## STATED EXERCISE 1
From the forum post about the PowerTap wheelset, write out word for word the part that opens with the words containing "CycleOps PowerTap G3" and closes with "Megallan Cyclo 505).".
## STATED EXERCISE 2
In the forum post about the PowerTap wheelset, what price did the poster pay to have the wheelset delivered?

## SOURCE PASSAGE

----

# PowerTap G3 wheelset + joule 1.0



## tthome (May 12, 2008)

Powertap noob...(not too proud to admit).

I was able to "score" this from PB yesterday for $640 delivered. 20% promo + free ship. Newest model too...not the older Cyclops branded version.

CycleOps PowerTap G3 Alloy Shimano Wheelset with Joule 1.0 Computer - Road Bike Wheels / Wheelsets

I've been interested in training with power for years but never could find a price I could live with until this came up. I used Trainerroad this past year and was very pleased with it. My trainer (Kurt Kinetic) was on their "simulated" power curve list so I more or less trained with some targeted power but not exact.

Anyhow, I haven't seen a complete PT wheelset this low EVER + the PT Joule 1.0 computer was included. I'll use my Edge 510 to display power (soon to purchase the Megallan Cyclo 505).

----

## ENTRIES
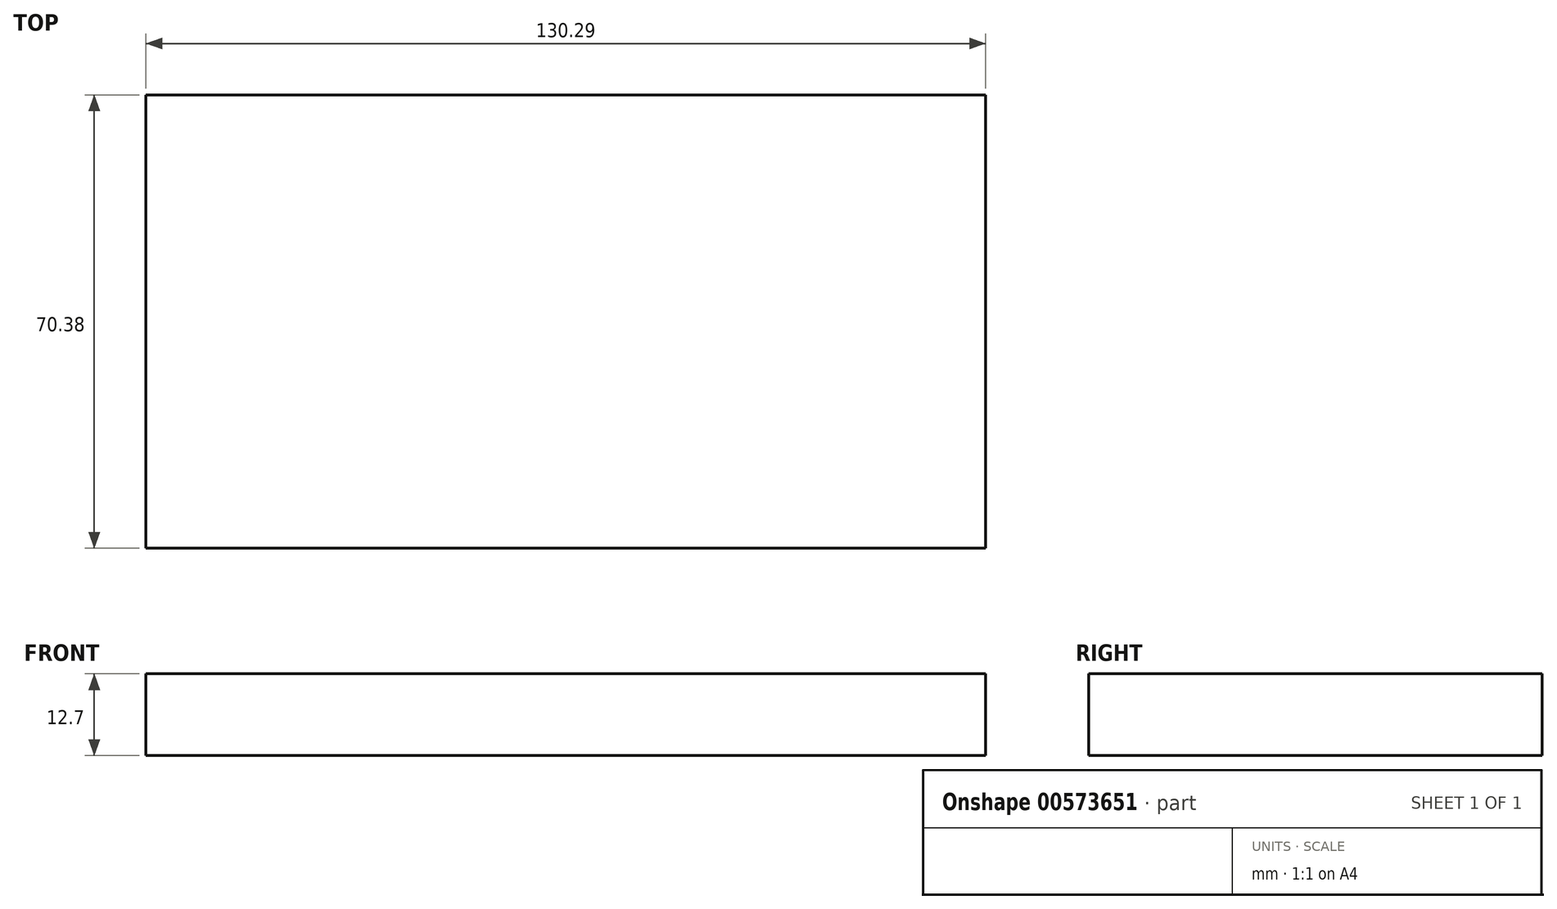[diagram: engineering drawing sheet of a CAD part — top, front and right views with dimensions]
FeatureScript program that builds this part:
annotation { "Feature Type Name" : "Feature", "Feature Type Description" : "" }
export const myFeature = defineFeature(function(context is Context, id is Id, definition is map)
    precondition{}
    {
        {
            var Q0;
            Q0=qCreatedBy(makeId("Top.planeOp"),FACE);
            var sketch = newSketch(context, id + "F0", { "sketchPlane" : qUnion([Q0])});
            skLineSegment(sketch, "E0.bottom", {"start": v(-55.15, -24.58) * mm, "end": v(75.14, -24.58) * mm});
            skLineSegment(sketch, "E0.top", {"start": v(-55.15, 45.8) * mm, "end": v(75.14, 45.8) * mm});
            skLineSegment(sketch, "E0.left", {"start": v(-55.15, -24.58) * mm, "end": v(-55.15, 45.8) * mm});
            skLineSegment(sketch, "E0.right", {"start": v(75.14, -24.58) * mm, "end": v(75.14, 45.8) * mm});
            skSolve(sketch);
        }
        {
            var Q0;
            Q0=makeQuery(id+"F0.imprint","IMPRINT",FACE,{"disambiguationData":[TD([[makeQuery(id+"F0.imprint","IMPRINT",EDGE,{"derivedFrom":sQuery(id+"F0.wireOp",EDGE,"E0.bottom")}),1.0]])]});
            extrude(context, id + "F1", {"entities" : qUnion([Q0]), "depth" : 12.7 * mm, "offsetDistance" : 25.4 * mm});
        }
    });
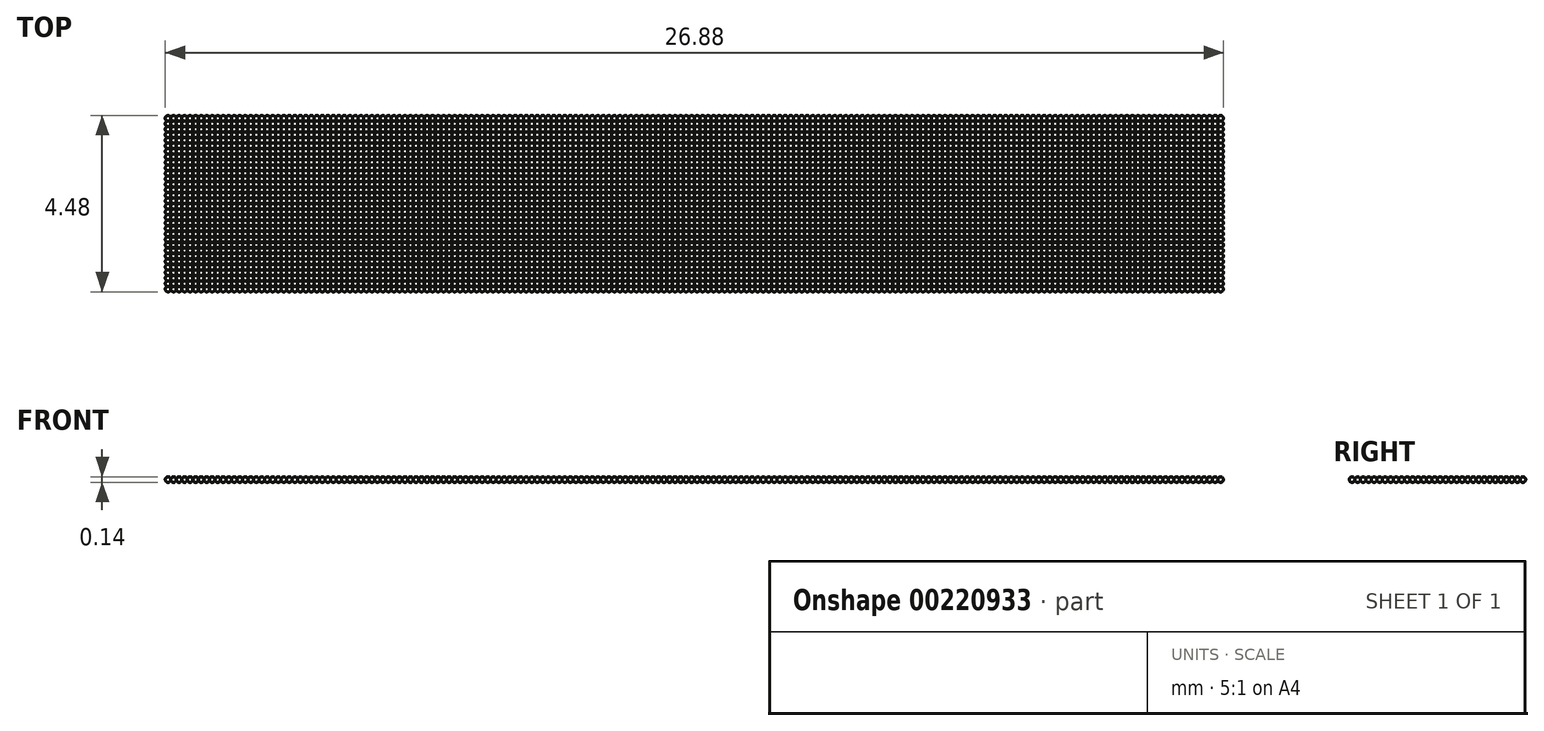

----

## CORRECT RESULT 1
CycleOps PowerTap G3 Alloy Shimano Wheelset with Joule 1.0 Computer - Road Bike Wheels / Wheelsets

I've been interested in training with power for years but never could find a price I could live with until this came up. I used Trainerroad this past year and was very pleased with it. My trainer (Kurt Kinetic) was on their "simulated" power curve list so I more or less trained with some targeted power but not exact.

Anyhow, I haven't seen a complete PT wheelset this low EVER + the PT Joule 1.0 computer was included. I'll use my Edge 510 to display power (soon to purchase the Megallan Cyclo 505).

## CORRECT RESULT 2
$640 delivered.